UN report on Xinjiang evokes crimes against humanity

UN report on Xinjiang evokes crimes against humanity

The long-awaited UN report on Xinjiang, published in extremis on Wednesday, evokes possible “crimes against humanity”. Former Chilean President Michelle Bachelet, for whom it was the last day at the head of the Office of the High Commissioner for Human Rights after a four-year mandate, is thus narrowly keeping her promise by letting the document be published shortly before midnight at Geneva.

Read also: Human rights: the Bachelet test in Uighur countries

If it does not seem to contain any revelations compared to what was already known about the situation in Xinjiang, this document brings the seal of the UN to the accusations leveled for a long time against the Chinese authorities.

“Torture and sexual violence”

In this document, the UN called on the international community to act urgently in the face of accusations of torture and sexual violence in the Chinese region of Xinjiang that the organization considers “credible”.

“Allegations of recurring practices of torture or ill-treatment, including forced medical treatment and poor prison conditions, are credible, as are individual allegations of sexual and gender-based violence,” writes the High Commission in the report.

China furious

Amnesty International also demands that the Council “establish an independent international mechanism to investigate” these crimes in Xinjiang. “This report paves the way for serious and tangible action by member states, UN agencies and companies,” said Dolkun Isa, president of the World Uyghur Congress.

China is furious.
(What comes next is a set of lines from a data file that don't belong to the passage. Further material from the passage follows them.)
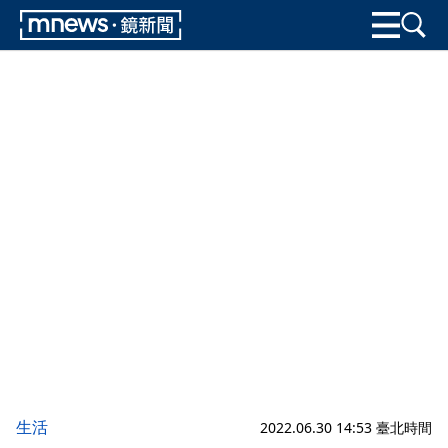
生活
2022.06.30 14:53 臺北時間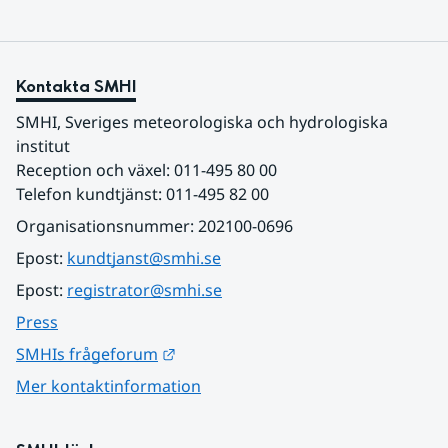
Kontakta SMHI
SMHI, Sveriges meteorologiska och hydrologiska 
institut
Reception och växel: 011-495 80 00
Telefon kundtjänst: 011-495 82 00
Organisationsnummer: 202100-0696
Epost: 
kundtjanst@smhi.se
Epost: 
registrator@smhi.se
Press
Länk till annan webbplats.
SMHIs frågeforum
Mer kontaktinformation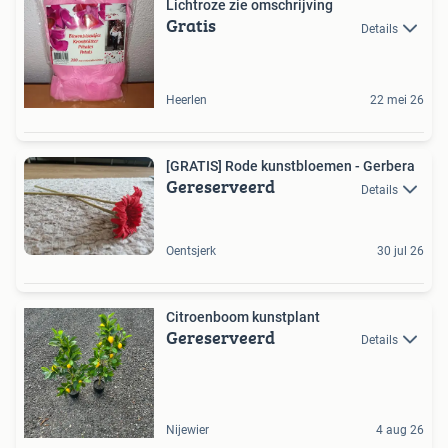
Lichtroze zie omschrijving
Gratis
Details
Heerlen
22 mei 26
[GRATIS] Rode kunstbloemen - Gerbera
Gereserveerd
Details
Oentsjerk
30 jul 26
Citroenboom kunstplant
Gereserveerd
Details
Nijewier
4 aug 26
The document is based “on disinformation and lies fabricated by anti-China forces” and “wantonly defames and slanders China and interferes in China’s internal affairs”, writes the Chinese Embassy to the UN in Geneva in the comment attached to the report.

A quick search of the UN text does not bring up the word genocide. A charge on the other hand brought against Beijing by the American government. In January, the French National Assembly, following in the footsteps of the representation of the United Kingdom, the Netherlands or even Canada, had also qualified as “genocide” the treatment of the Uyghurs by China.